Verfahrensrechtlich korrekt scheint die Lösung von SCHLAURI zu sein (in gleichem Sinne auch ISABELLE HÄNER, Vorsorgliche Massnahmen im Verwaltungsverfahren und Verwaltungsprozess, in: ZSR 1997, 2. Halbbd., S. 392 f. Rz 193), weil mit der Aufhebung der angefochtenen Verwaltungsverfügung der Entzug der aufschiebenden Wirkung nicht mehr weiter gelten kann.
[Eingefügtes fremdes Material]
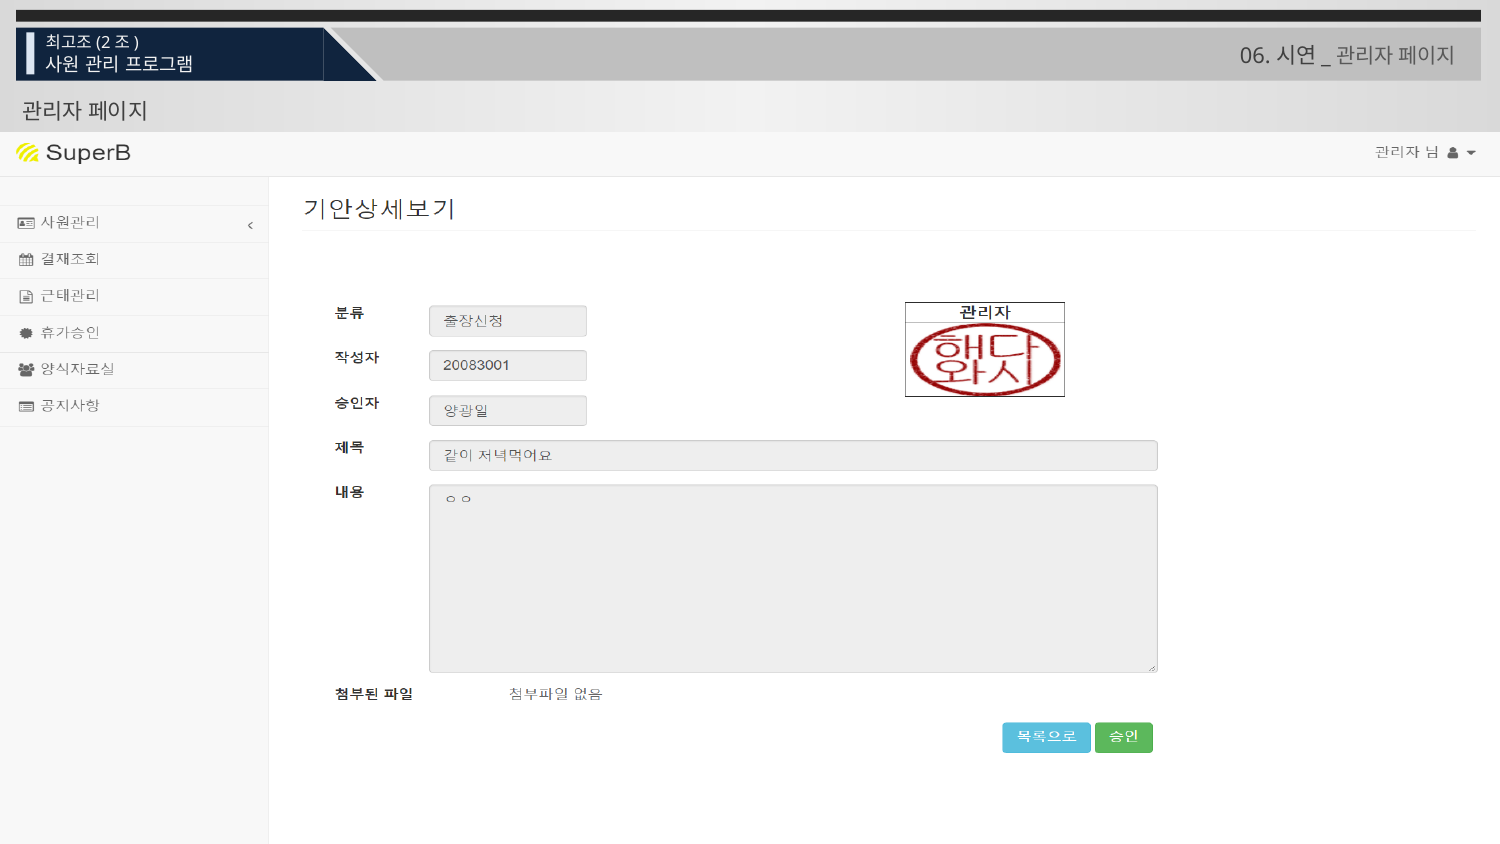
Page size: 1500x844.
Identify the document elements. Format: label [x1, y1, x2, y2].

picture [0, 132, 1500, 844]
text_box [7, 8, 1483, 132]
Indessen haben weder Verwaltung noch Beschwerdeinstanz in der hier interessierenden Konstellation nach der Konzeption von BGE 106 V 18 ergänzende vorsorgliche Massnahmen zu treffen. Dafür sprechen namentlich verwaltungsökonomische Aspekte, die gerade für die Sozialversicherung als typische Massenverwaltung einiges Gewicht haben. Eine Änderung der Rechtsprechung drängt sich demnach nicht auf.